Private foundations generally do not pay the federal rates. Something with indirect costs just “does not seem appropriate,” says Wendy Garen, CEO of the Ralph M. Parsons Foundation. Parsons pays no indirect costs. A scan of foundations shows that some pay no indirect charges, others a small fixed rate, and still others “up to” 10 or 20 percent on a “case-by-case” basis. “Up to” and “case by case” policies also lack transparency.

Universities allow private foundations to pay lower indirect costs. Why? Foundations make up less than 6 percent of research funding. Their grants do not usually demand complex science or medical equipment. They are, after all, engaged in charitable activities. Still, says Arthur Bienenstock, Stanford University’s assistant to the president of research, “I think the foundations should pay the negotiated government rate.”

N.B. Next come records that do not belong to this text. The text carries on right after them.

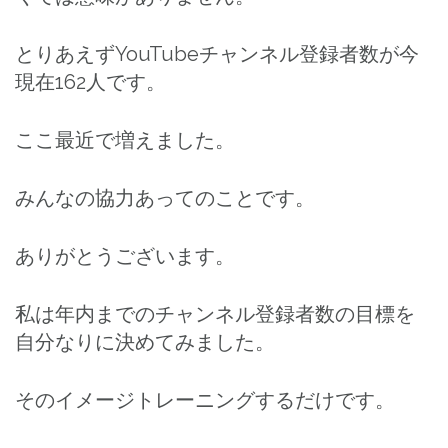
とりあえずYouTubeチャンネル登録者数が今
現在162人です。
ここ最近で増えました。
みんなの協力あってのことです。
ありがとうございます。
私は年内までのチャンネル登録者数の目標を
自分なりに決めてみました。
そのイメージトレーニングするだけです。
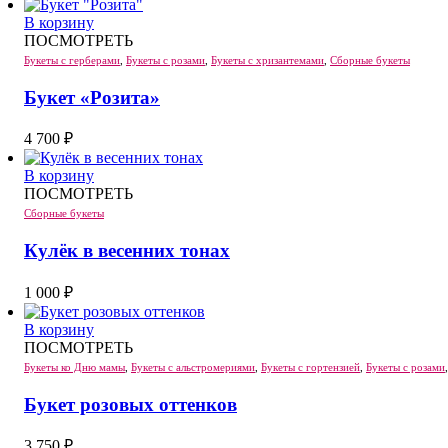
В корзину
ПОСМОТРЕТЬ
Букеты с герберами
,
Букеты с розами
,
Букеты с хризантемами
,
Сборные букеты
Букет «Розита»
4 700
₽
В корзину
ПОСМОТРЕТЬ
Сборные букеты
Кулёк в весенних тонах
1 000
₽
В корзину
ПОСМОТРЕТЬ
Букеты ко Дню мамы
,
Букеты с альстромериями
,
Букеты с гортензией
,
Букеты с розами
Букет розовых оттенков
3 750
₽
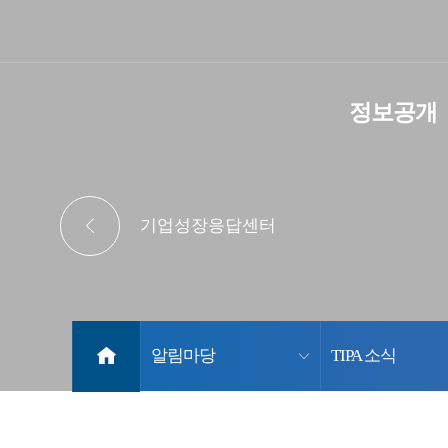
중
정보공개
소
기
업
TIPA
기업성장응답센터
소
기
식
술
정
홈
알림마당
TIPA 소식
보
진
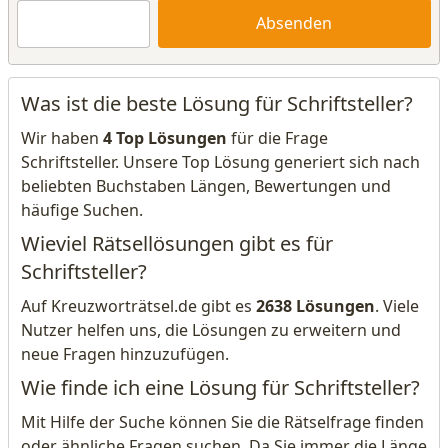
Absenden
Was ist die beste Lösung für Schriftsteller?
Wir haben
4 Top Lösungen
für die Frage
Schriftsteller. Unsere Top Lösung generiert sich nach
beliebten Buchstaben Längen, Bewertungen und
häufige Suchen.
Wieviel Rätsellösungen gibt es für
Schriftsteller?
Auf Kreuzworträtsel.de gibt es
2638 Lösungen
. Viele
Nutzer helfen uns, die Lösungen zu erweitern und
neue Fragen hinzuzufügen.
Wie finde ich eine Lösung für Schriftsteller?
Mit Hilfe der Suche können Sie die Rätselfrage finden
oder ähnliche Fragen suchen. Da Sie immer die Länge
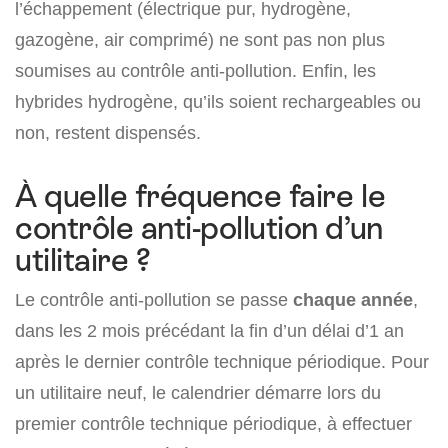
l’échappement (électrique pur, hydrogène,
gazogène, air comprimé) ne sont pas non plus
soumises au contrôle anti-pollution. Enfin, les
hybrides hydrogène, qu’ils soient rechargeables ou
non, restent dispensés.
À quelle fréquence faire le
contrôle anti-pollution d’un
utilitaire ?
Le contrôle anti-pollution se passe
chaque année
,
dans les 2 mois précédant la fin d’un délai d’1 an
après le dernier contrôle technique périodique. Pour
un utilitaire neuf, le calendrier démarre lors du
premier contrôle technique périodique, à effectuer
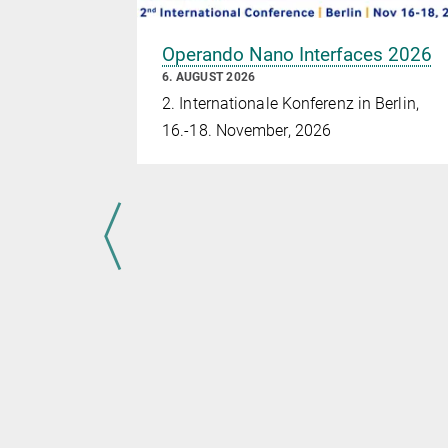
Operando Nano Interfaces 2026
6. AUGUST 2026
2. Internationale Konferenz in Berlin,
16.-18. November, 2026
: Der
ard 2026
 Koper
tl, der
ie erhielt,
itut der
 die drei
HU und TU
d-Ertl-
ird der
of. Marc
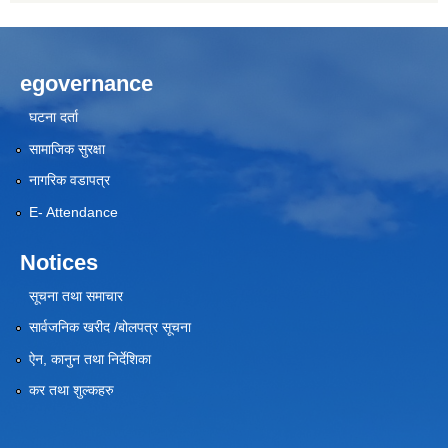
egovernance
घटना दर्ता
सामाजिक सुरक्षा
नागरिक वडापत्र
E- Attendance
Notices
सूचना तथा समाचार
सार्वजनिक खरीद /बोलपत्र सूचना
ऐन, कानुन तथा निर्देशिका
कर तथा शुल्कहरु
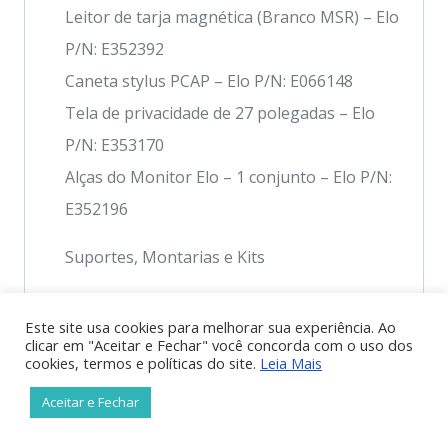
Leitor de tarja magnética (Branco MSR) – Elo
P/N: E352392
Caneta stylus PCAP – Elo P/N: E066148
Tela de privacidade de 27 polegadas – Elo
P/N: E353170
Alças do Monitor Elo – 1 conjunto – Elo P/N:
E352196
Suportes, Montarias e Kits
Kit de suporte de parede – Elo N/P: E143088
Este site usa cookies para melhorar sua experiência. Ao
Suporte de estante (75mm ou 100mm VESA) –
clicar em "Aceitar e Fechar" você concorda com o uso dos
cookies, termos e políticas do site.
Leia Mais
Elo N/P: E043382
Suporte de montagem em poste (75mm ou
Aceitar e Fechar
100mm VESA) – Elo N/P: E045151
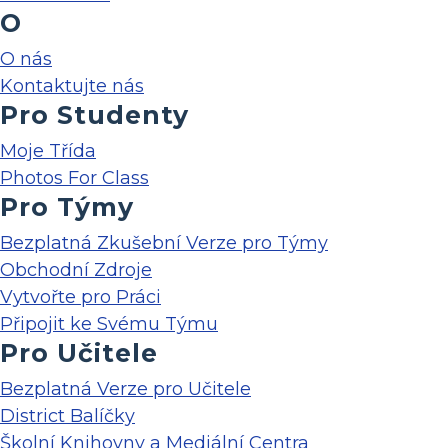
O
O nás
Kontaktujte nás
Pro Studenty
Moje Třída
Photos For Class
Pro Týmy
Bezplatná Zkušební Verze pro Týmy
Obchodní Zdroje
Vytvořte pro Práci
Připojit ke Svému Týmu
Pro Učitele
Bezplatná Verze pro Učitele
District Balíčky
Školní Knihovny a Mediální Centra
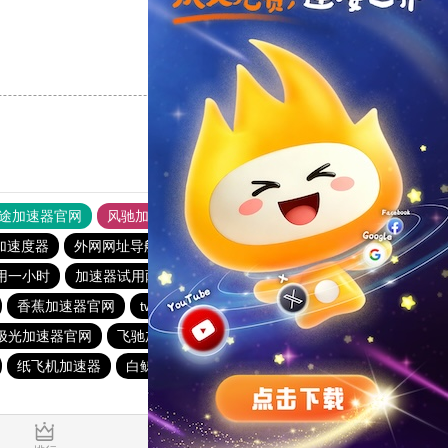
支持
[0]
反对
[0]
途加速器官网
风驰加速器
旋风加速器
加速度器
外网网址导航
软件中心
雷霆加速
狂飙加速器
用一小时
加速器试用两小时
大机场加速器
outline
香蕉加速器官网
twitter加速器
outline
黑豹加速器
极光加速器官网
飞驰加速器
黑洞官网
免费跨墙软件
纸飞机加速器
白鲸加速官方正版
免费vqn加速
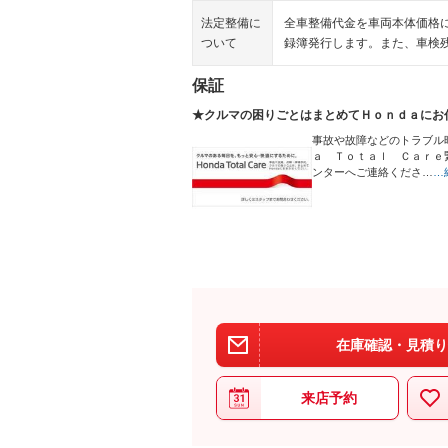
法定整備に
全車整備代金を車両本体価格
ついて
録簿発行します。また、車検
保証
★クルマの困りごとはまとめてＨｏｎｄａにお
事故や故障などのトラブル
ａ Ｔｏｔａｌ Ｃａｒｅ
ンターへご連絡くださ…
…
在庫確認・見積り
来店予約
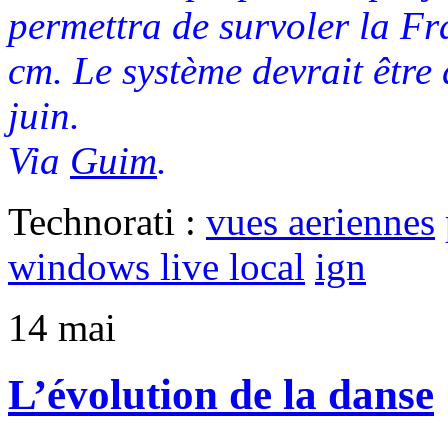
permettra de survoler la Fr
cm. Le système devrait être
juin.
Via
Guim
.
Technorati :
vues aeriennes
windows live local
ign
14
mai
L’évolution de la danse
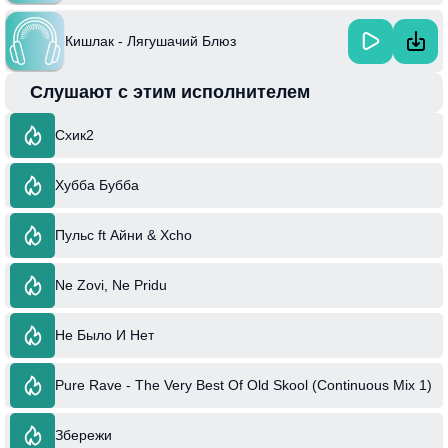
Кишлак - Лягушачий Блюз
Слушают с этим исполнителем
Схик2
Хубба Бубба
Пульс ft Айни & Xcho
Ne Zovi, Ne Pridu
Не Было И Нет
Pure Rave - The Very Best Of Old Skool (Continuous Mix 1)
Збережи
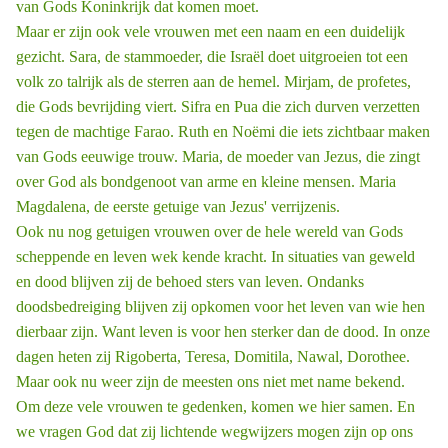
van Gods Koninkrijk dat komen moet.
Maar er zijn ook vele vrouwen met een naam en een duidelijk
gezicht. Sara, de stammoeder, die Israël doet uitgroeien tot een
volk zo talrijk als de sterren aan de hemel. Mirjam, de profetes,
die Gods bevrijding viert. Sifra en Pua die zich durven verzetten
tegen de machtige Farao. Ruth en Noëmi die iets zichtbaar maken
van Gods eeuwige trouw. Maria, de moeder van Jezus, die zingt
over God als bondgenoot van arme en kleine mensen. Maria
Magdalena, de eerste getuige van Jezus' verrijzenis.
Ook nu nog getuigen vrouwen over de hele wereld van Gods
scheppende en leven ­wek ­kende kracht. In situaties van geweld
en dood blijven zij de behoed ­sters van leven. Ondanks
doodsbedreiging blijven zij opkomen voor het leven van wie hen
dierbaar zijn. Want leven is voor hen sterker dan de dood. In onze
dagen heten zij Rigoberta, Teresa, Domitila, Nawal, Dorothee.
Maar ook nu weer zijn de meesten ons niet met name bekend.
Om deze vele vrouwen te gedenken, komen we hier samen. En
we vragen God dat zij lichtende wegwijzers mogen zijn op ons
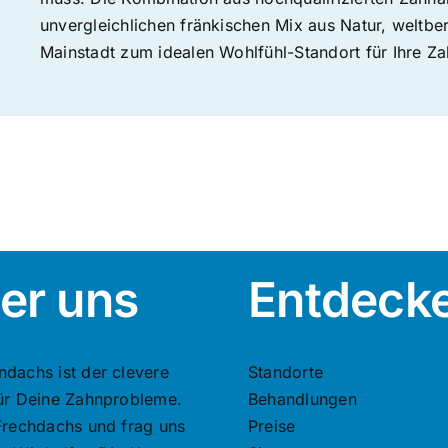
unvergleichlichen fränkischen Mix aus Natur, weltb
Mainstadt zum idealen Wohlfühl-Standort für Ihre Z
er uns
Entdeck
ndachs ist der clevere
Standorte
für Deine Zahnprobleme.
Behandlungen
 Frechdachs und frag uns
Preise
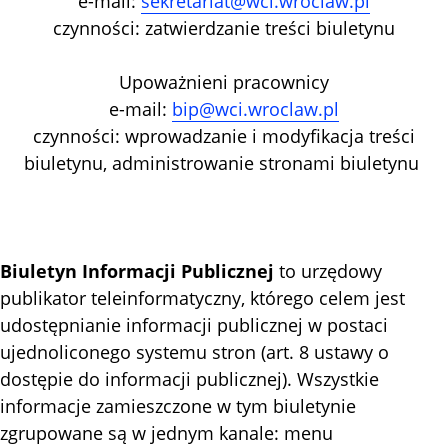
e-mail:
sekretariat@wci.wroclaw.pl
czynności: zatwierdzanie treści biuletynu
Upoważnieni pracownicy
e-mail:
bip@wci.wroclaw.pl
czynności: wprowadzanie i modyfikacja treści
biuletynu, administrowanie stronami biuletynu
Biuletyn Informacji Publicznej
to urzędowy
publikator teleinformatyczny, którego celem jest
udostępnianie informacji publicznej w postaci
ujednoliconego systemu stron (art. 8 ustawy o
dostępie do informacji publicznej). Wszystkie
informacje zamieszczone w tym biuletynie
zgrupowane są w jednym kanale: menu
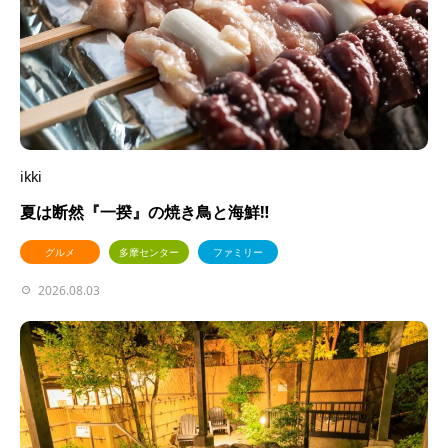
ikki
夏は断然『一揆』の焼き鳥と海鮮‼︎
グルメ
多摩センター
ファミリー
2026.08.03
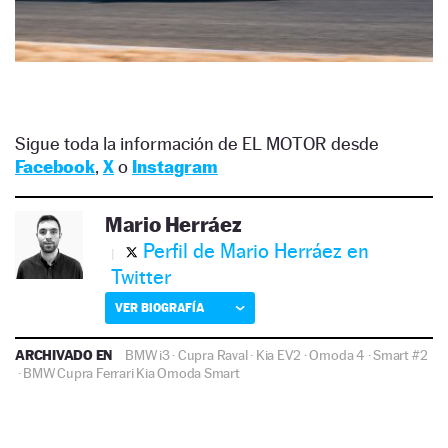
Sigue toda la información de EL MOTOR desde
Facebook
,
X
o
Instagram
Mario Herráez
Perfil de Mario Herráez en
Twitter
VER BIOGRAFÍA
ARCHIVADO EN
BMW i3
·
Cupra Raval
·
Kia EV2
·
Omoda 4
·
Smart #2
·
BMW
Cupra
Ferrari
Kia
Omoda
Smart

But wouldn’t funders be more inclined to sweeten research dollars if universities were clear about the costs? I think so. If databases contained all the indirect expenses, general terms of negotiations were public, and rates were not just transparent but uniform, the arguments for payment would be stronger. Surely libraries, for example, could show as essential to cancer research without giving away a sensitive secret.

Jeremy Berg, a University of Pittsburgh scientist, looked into indirect costs out of sheer curiosity on his science policy blog, Datahound. Some grant information is rightfully kept private, Berg says. But since other data, such as accounting for research space, can be “tilted” to support a point of view, he adds, “I do think that everyone would be better off if there were more transparency.”